(Task directions)
For the listing below, give the number of lines that hold the string "items", without anything else.

(Records for this exercise)
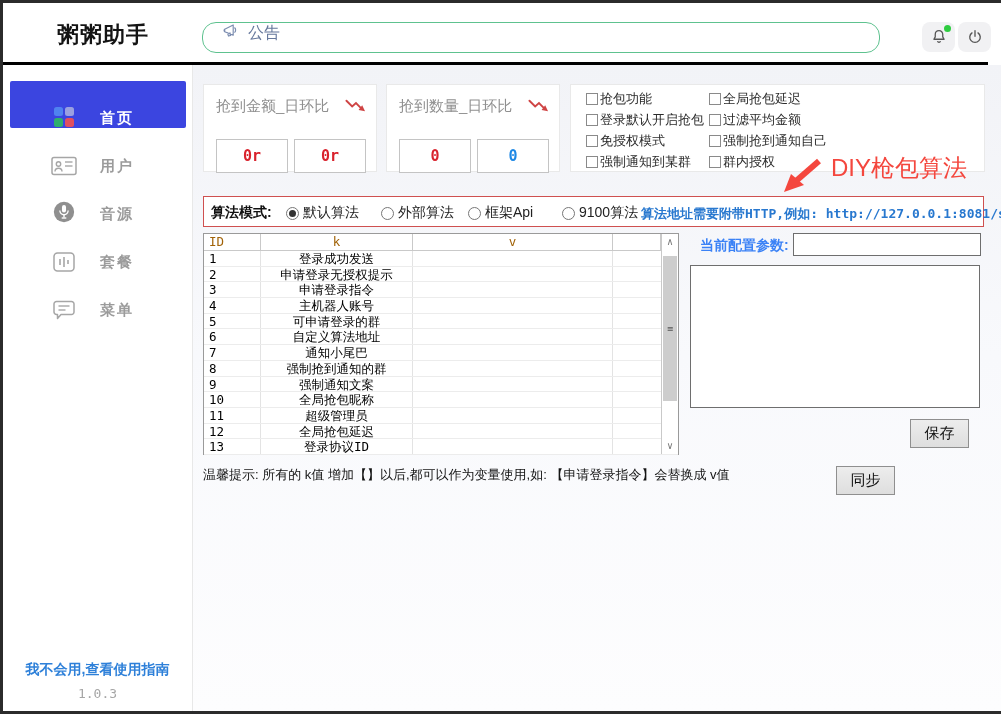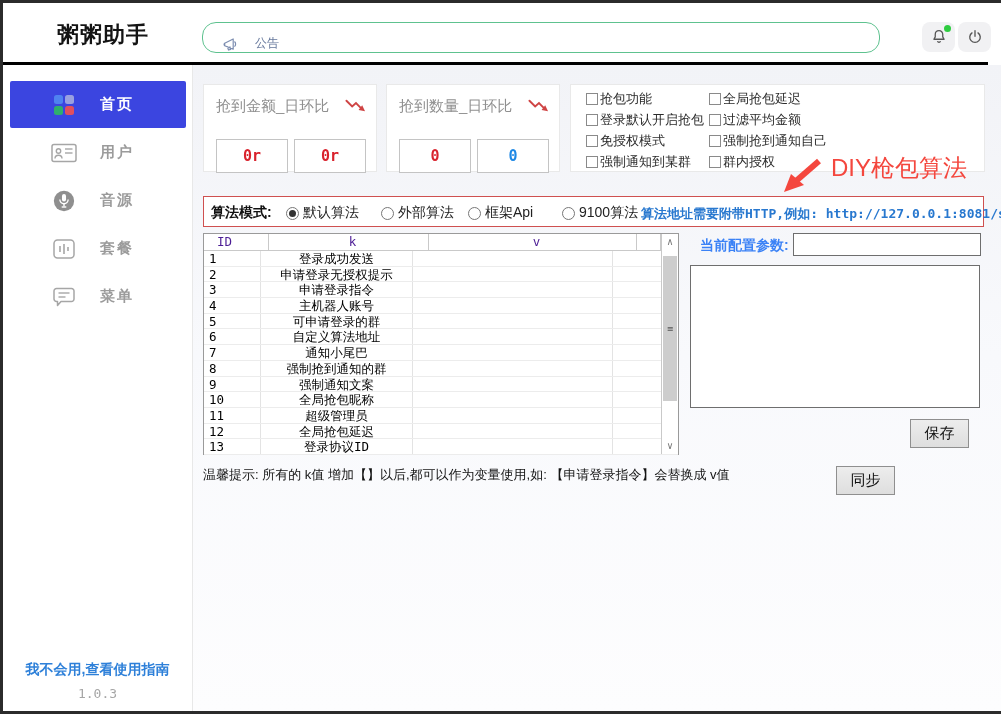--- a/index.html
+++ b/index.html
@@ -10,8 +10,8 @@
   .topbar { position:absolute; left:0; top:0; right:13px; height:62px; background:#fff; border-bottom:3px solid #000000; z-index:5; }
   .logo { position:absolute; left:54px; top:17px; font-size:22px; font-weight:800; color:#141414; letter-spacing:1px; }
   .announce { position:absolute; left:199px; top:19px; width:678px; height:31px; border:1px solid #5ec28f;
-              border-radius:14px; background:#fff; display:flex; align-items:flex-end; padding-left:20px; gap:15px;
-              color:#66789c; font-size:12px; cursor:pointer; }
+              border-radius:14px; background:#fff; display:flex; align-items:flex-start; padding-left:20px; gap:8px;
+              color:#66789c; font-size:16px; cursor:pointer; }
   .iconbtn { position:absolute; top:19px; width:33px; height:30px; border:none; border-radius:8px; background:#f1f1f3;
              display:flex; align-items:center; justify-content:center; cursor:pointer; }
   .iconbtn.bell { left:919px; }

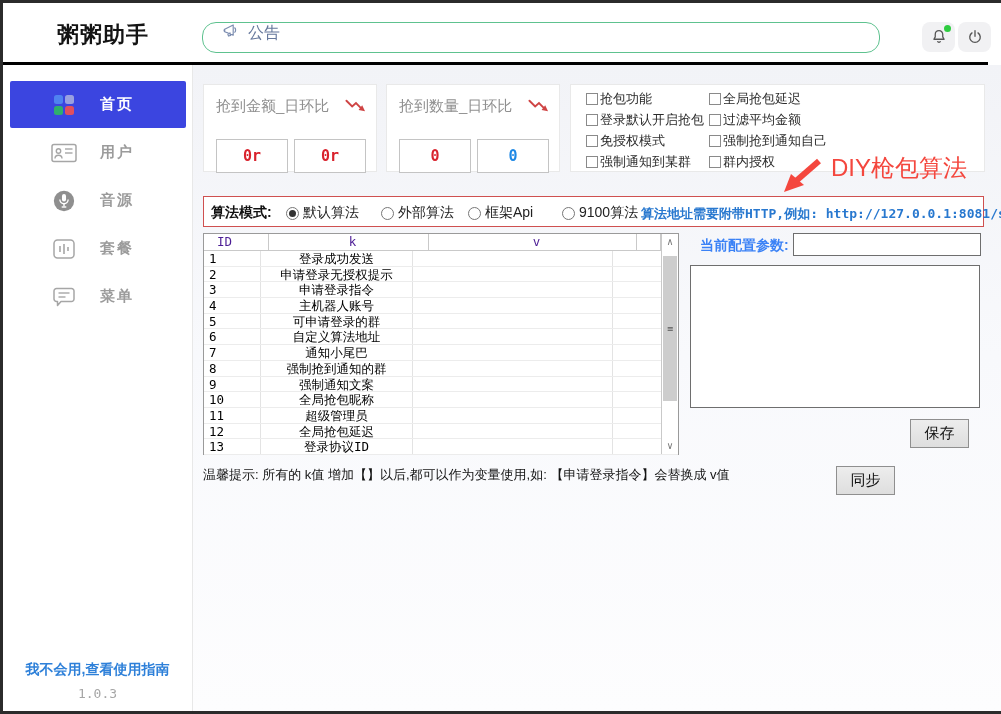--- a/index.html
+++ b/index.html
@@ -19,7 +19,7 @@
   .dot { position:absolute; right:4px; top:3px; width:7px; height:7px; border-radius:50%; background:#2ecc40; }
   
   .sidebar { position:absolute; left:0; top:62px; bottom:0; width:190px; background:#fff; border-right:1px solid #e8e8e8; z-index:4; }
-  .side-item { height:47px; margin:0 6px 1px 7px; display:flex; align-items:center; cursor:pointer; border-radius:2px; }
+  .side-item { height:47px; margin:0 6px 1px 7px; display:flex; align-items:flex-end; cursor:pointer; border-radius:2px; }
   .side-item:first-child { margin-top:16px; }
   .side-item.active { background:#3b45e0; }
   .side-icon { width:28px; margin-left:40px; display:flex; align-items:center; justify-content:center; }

---

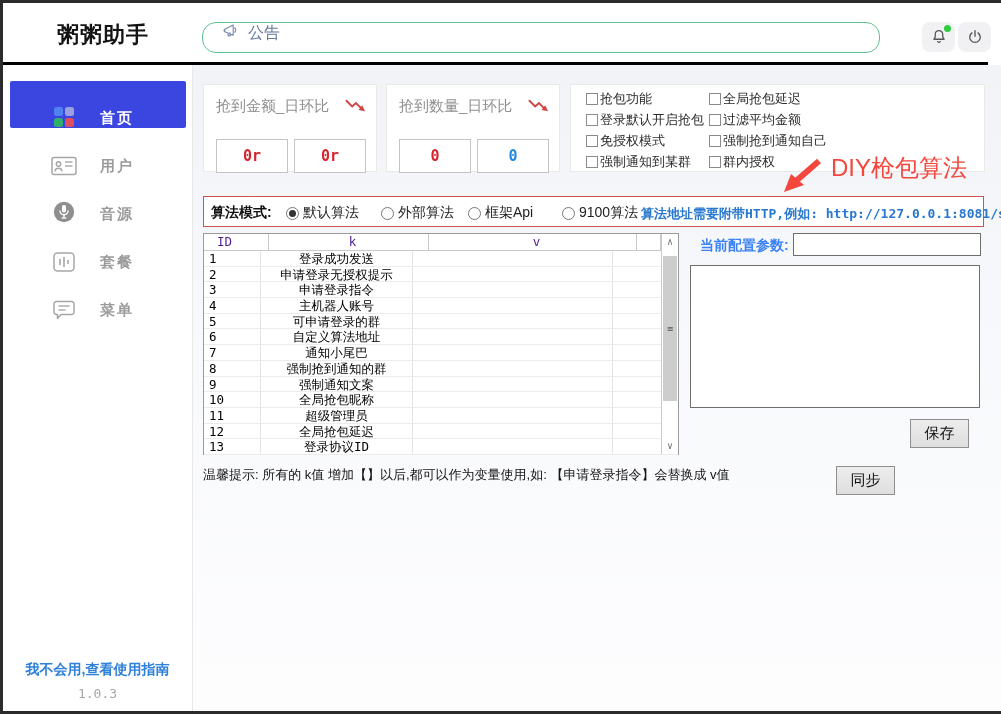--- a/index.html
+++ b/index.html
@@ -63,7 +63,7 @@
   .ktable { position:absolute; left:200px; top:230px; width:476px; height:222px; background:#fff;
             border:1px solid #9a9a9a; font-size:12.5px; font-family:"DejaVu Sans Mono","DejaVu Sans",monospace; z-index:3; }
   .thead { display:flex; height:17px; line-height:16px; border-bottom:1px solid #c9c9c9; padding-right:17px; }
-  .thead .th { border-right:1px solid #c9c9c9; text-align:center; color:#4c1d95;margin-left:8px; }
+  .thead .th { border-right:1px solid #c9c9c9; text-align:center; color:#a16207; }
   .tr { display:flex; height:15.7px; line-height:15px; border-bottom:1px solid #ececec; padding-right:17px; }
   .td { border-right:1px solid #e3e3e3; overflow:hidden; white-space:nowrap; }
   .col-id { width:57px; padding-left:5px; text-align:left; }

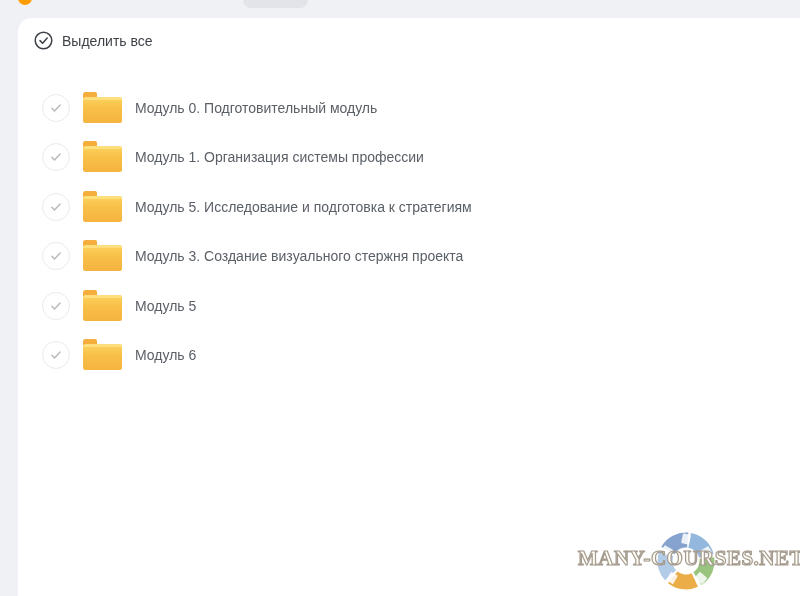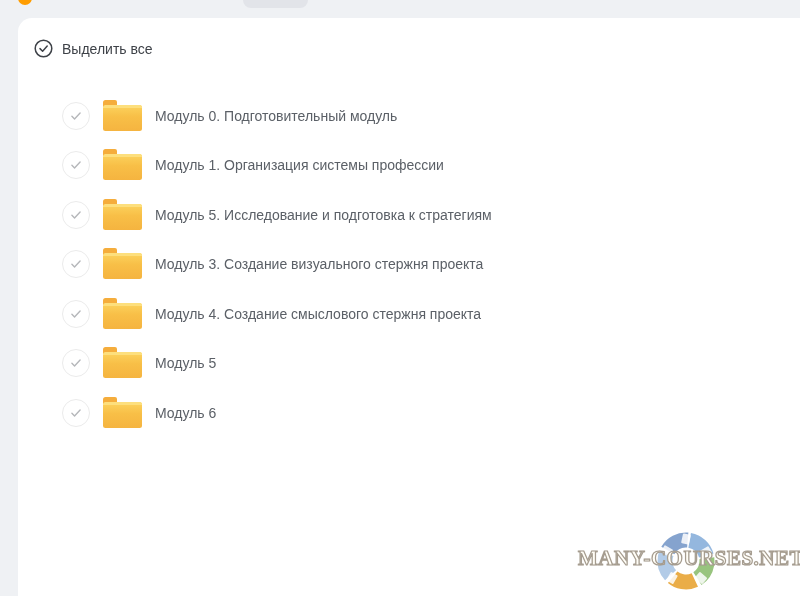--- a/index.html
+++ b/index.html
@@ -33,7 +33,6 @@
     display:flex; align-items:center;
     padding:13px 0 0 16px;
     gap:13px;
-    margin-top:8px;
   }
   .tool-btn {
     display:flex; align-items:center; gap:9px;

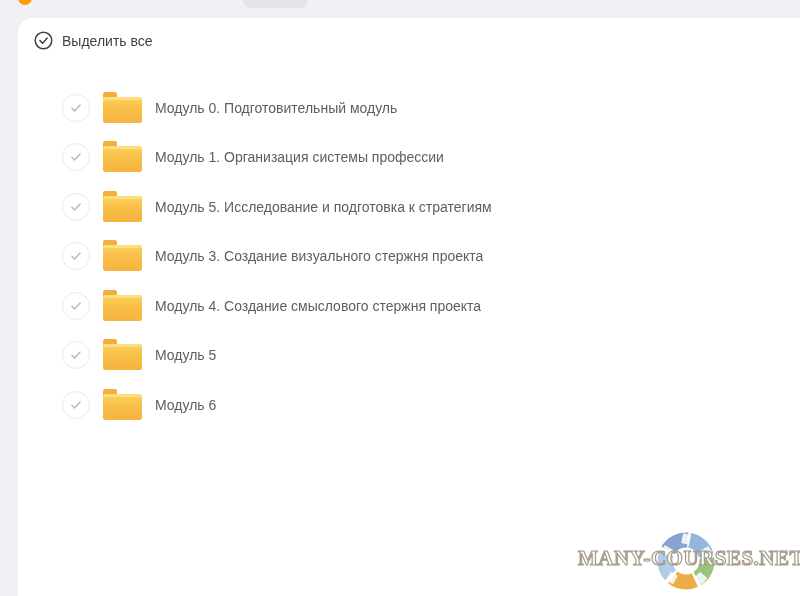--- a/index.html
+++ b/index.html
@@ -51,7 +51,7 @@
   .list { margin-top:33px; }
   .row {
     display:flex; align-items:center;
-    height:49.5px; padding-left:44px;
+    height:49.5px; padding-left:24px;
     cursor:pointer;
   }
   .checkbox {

==

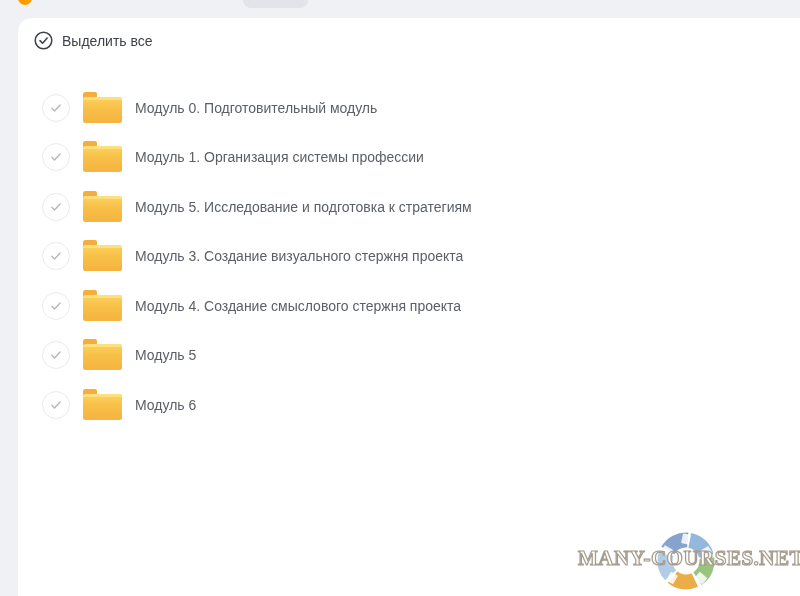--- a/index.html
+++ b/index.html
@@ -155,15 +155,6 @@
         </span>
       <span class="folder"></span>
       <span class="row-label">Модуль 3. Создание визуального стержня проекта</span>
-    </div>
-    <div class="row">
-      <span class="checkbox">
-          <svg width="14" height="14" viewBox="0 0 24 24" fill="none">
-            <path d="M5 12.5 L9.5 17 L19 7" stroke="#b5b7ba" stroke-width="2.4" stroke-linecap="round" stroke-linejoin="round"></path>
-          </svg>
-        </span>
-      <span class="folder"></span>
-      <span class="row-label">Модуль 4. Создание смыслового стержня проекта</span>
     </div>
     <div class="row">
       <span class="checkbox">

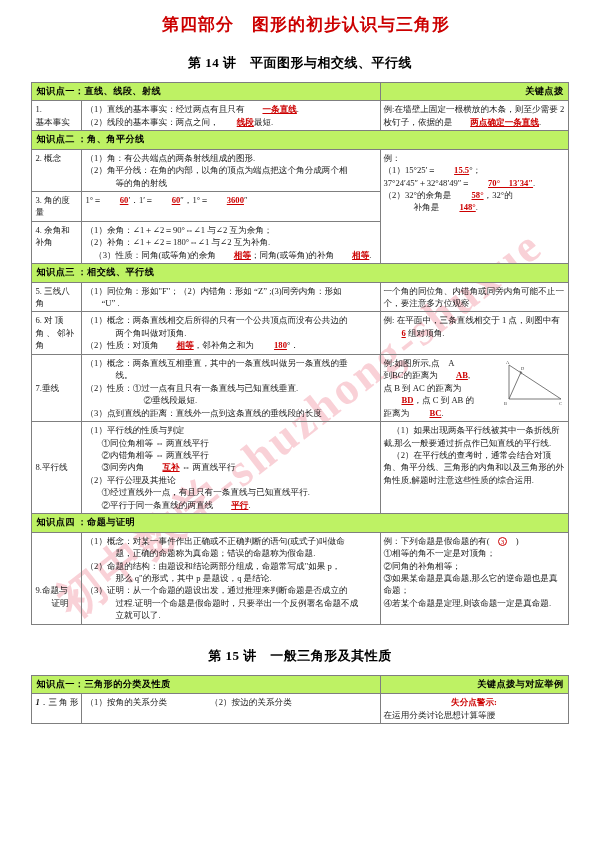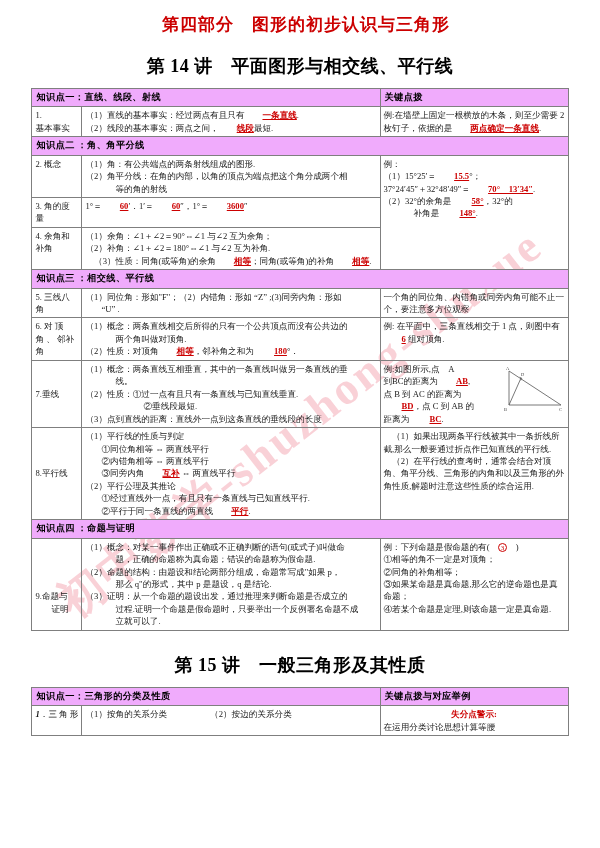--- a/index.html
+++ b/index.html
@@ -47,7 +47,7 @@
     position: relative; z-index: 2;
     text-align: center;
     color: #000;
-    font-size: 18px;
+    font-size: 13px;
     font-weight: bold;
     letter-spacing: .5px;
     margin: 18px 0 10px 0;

(Solution to this problem)
9